In contrast, China's open-source models have become the digital infrastructure for the Global South.

In Uganda, the local NGO Sunbird AI has expanded the supported local languages from 6 to 31 using the Sunflower system fine-tuned based on the Chinese open-source model Qwen. This system is now deployed in the Ugandan government's agricultural promotion system to send planting advice to farmers in Swahili.

In Malaysia, technology companies have fine-tuned AI models that comply with Islamic law from the open-source base, supporting not only Malay and Indonesian but also ensuring that the output content adheres to the religious and cultural standards of the Muslim market. From Indonesia's digital identity system to Kenya's Swahili medical Q&A, Chinese technology is penetrating into the societal底层架构 of these countries.

At the beginning of 2026, data released by the world’s largest AI model API aggregation platform OpenRouter showed that Chinese AI models consumed more tokens on the platform than their American competitors for the first time. During a certain statistical week, the top 10 popular models worldwide consumed a total of 87 trillion tokens, with Chinese models accounting for approximately 61%.

Open source has broken the monopoly of the US over the discourse power in AI, enabling resource-poor developing countries to leap over the digital divide. This is not a grand narrative of China-US rivalry; this is the true "rural encircling cities" of the AI era.

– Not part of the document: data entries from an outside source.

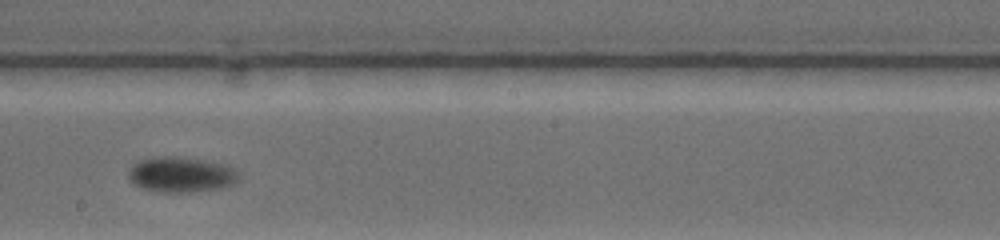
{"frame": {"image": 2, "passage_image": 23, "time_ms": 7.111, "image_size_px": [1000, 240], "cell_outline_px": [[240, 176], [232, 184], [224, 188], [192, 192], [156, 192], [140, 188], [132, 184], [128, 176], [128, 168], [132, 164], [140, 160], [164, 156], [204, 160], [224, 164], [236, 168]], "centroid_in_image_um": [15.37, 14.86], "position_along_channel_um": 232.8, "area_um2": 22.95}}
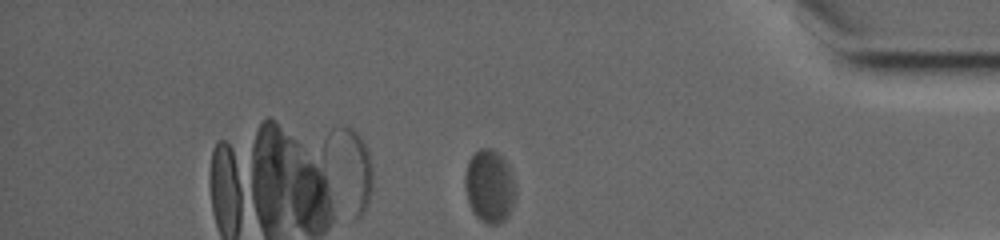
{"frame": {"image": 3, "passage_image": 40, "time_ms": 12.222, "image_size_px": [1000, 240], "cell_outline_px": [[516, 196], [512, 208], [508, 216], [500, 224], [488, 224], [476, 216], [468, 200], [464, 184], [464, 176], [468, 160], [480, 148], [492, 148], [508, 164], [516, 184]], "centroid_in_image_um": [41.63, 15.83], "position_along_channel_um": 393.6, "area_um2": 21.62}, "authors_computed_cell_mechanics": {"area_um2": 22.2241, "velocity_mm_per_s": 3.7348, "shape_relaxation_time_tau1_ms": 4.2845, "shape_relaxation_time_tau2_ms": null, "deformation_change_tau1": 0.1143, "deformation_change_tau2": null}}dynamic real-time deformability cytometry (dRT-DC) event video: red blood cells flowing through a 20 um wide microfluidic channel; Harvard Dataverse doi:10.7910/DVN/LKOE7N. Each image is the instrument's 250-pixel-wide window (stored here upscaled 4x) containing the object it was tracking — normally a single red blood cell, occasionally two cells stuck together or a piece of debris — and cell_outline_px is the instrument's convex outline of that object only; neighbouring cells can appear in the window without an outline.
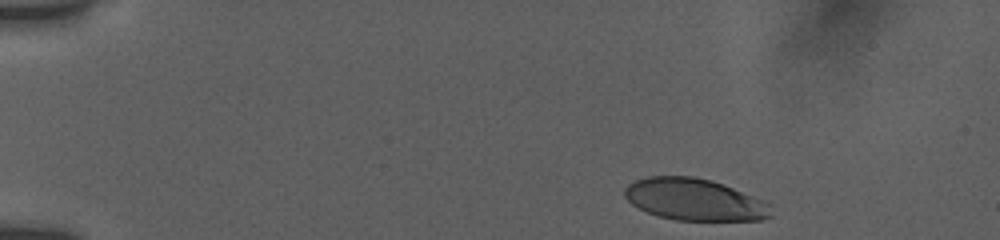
{"species": "human", "species_latin": "Homo sapiens", "temperature_condition": "room temperature", "stored_images_in_passage": 11, "camera_frame_rate_fps": 3000, "um_per_image_px": 0.085, "donor": {"sex": "female"}, "frame": {"image": 1, "passage_image": 1, "time_ms": 0.0, "image_size_px": [1000, 240], "cell_outline_px": [[772, 216], [760, 220], [676, 220], [660, 216], [648, 212], [632, 204], [624, 196], [624, 188], [628, 184], [636, 180], [648, 176], [692, 176], [712, 180], [724, 184], [752, 196], [768, 204]], "centroid_in_image_um": [58.99, 16.95], "position_along_channel_um": 26.0, "area_um2": 35.37}}
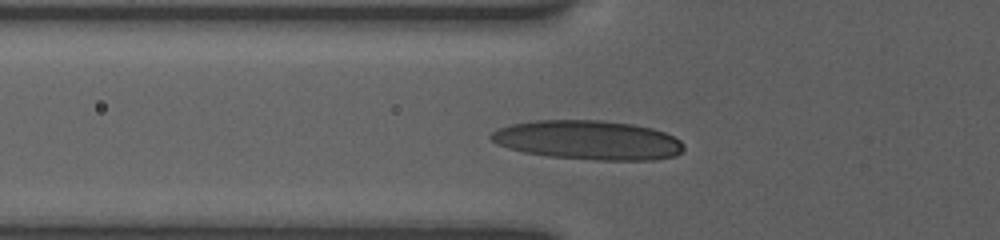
{"frame": {"image": 2, "passage_image": 7, "time_ms": 4.0, "image_size_px": [1000, 240], "cell_outline_px": [[684, 148], [676, 156], [656, 160], [600, 160], [548, 156], [524, 152], [508, 148], [496, 144], [488, 136], [496, 128], [512, 124], [532, 120], [600, 120], [632, 124], [652, 128], [664, 132], [680, 140], [684, 144]], "centroid_in_image_um": [49.98, 11.9], "position_along_channel_um": 75.8, "area_um2": 44.22}}
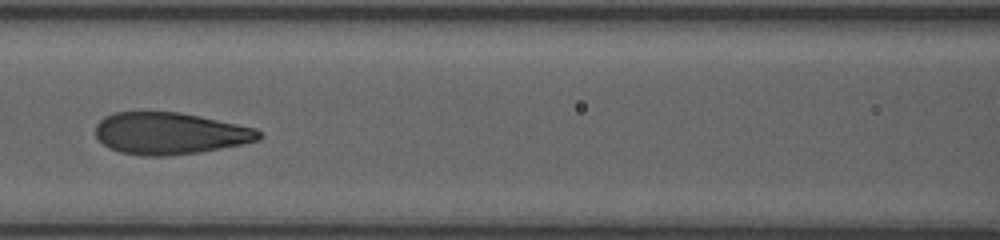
{"frame": {"image": 3, "passage_image": 10, "time_ms": 6.0, "image_size_px": [1000, 240], "cell_outline_px": [[264, 136], [260, 140], [200, 152], [164, 156], [144, 156], [120, 152], [108, 148], [96, 136], [96, 124], [104, 116], [116, 112], [180, 112], [200, 116], [256, 128]], "centroid_in_image_um": [14.44, 11.34], "position_along_channel_um": 152.2, "area_um2": 39.82}}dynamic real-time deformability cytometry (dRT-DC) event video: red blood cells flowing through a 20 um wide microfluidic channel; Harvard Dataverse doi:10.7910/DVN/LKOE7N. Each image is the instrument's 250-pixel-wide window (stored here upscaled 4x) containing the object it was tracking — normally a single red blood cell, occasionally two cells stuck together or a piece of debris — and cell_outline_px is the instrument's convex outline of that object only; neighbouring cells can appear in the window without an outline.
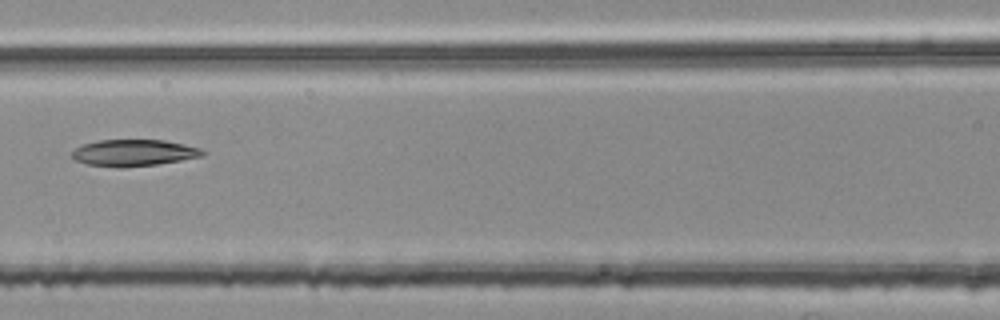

China's AI open-source strategy is objectively becoming an extremely effective form of "soft power" export. When Silicon Valley's giants erect high walls in the cloud, attempting to become the digital landlords of the new era, those "tech refugees" who cannot afford the rent are finally finding their own spark in the soil of open source and edge.

Tap Water

Technology should never be a luxurious item that is out of reach.

Silicon Valley has produced exquisitely crafted luxury homes, with strict access, only open to VIPs. But we have built a water pipe leading to every household.

The starting point of this water pipe is in a server room in Inner Mongolia at minus 20 degrees, amidst the roar of ultra-high voltage transmission lines, in the war marked by a 300 billion valuation. Every segment of it is heavy, expensive, and filled with compulsion and compromise. Liang Wenfeng once wanted to create a purely technological company, but reality forced him to build server rooms, seek financing, and compete for talent with giants. He had no choice because he chose a harder path, not to make AI a luxury but to make it tap water.

And the endpoint of this water pipe is on a domestically produced phone costing a few thousand yuan, between the rough fingers of a farmer in Uganda, in the lives of every ordinary person longing to cross the digital divide.

No matter how high the walls of computing power are built, they cannot stop the flow of water flowing to lower places.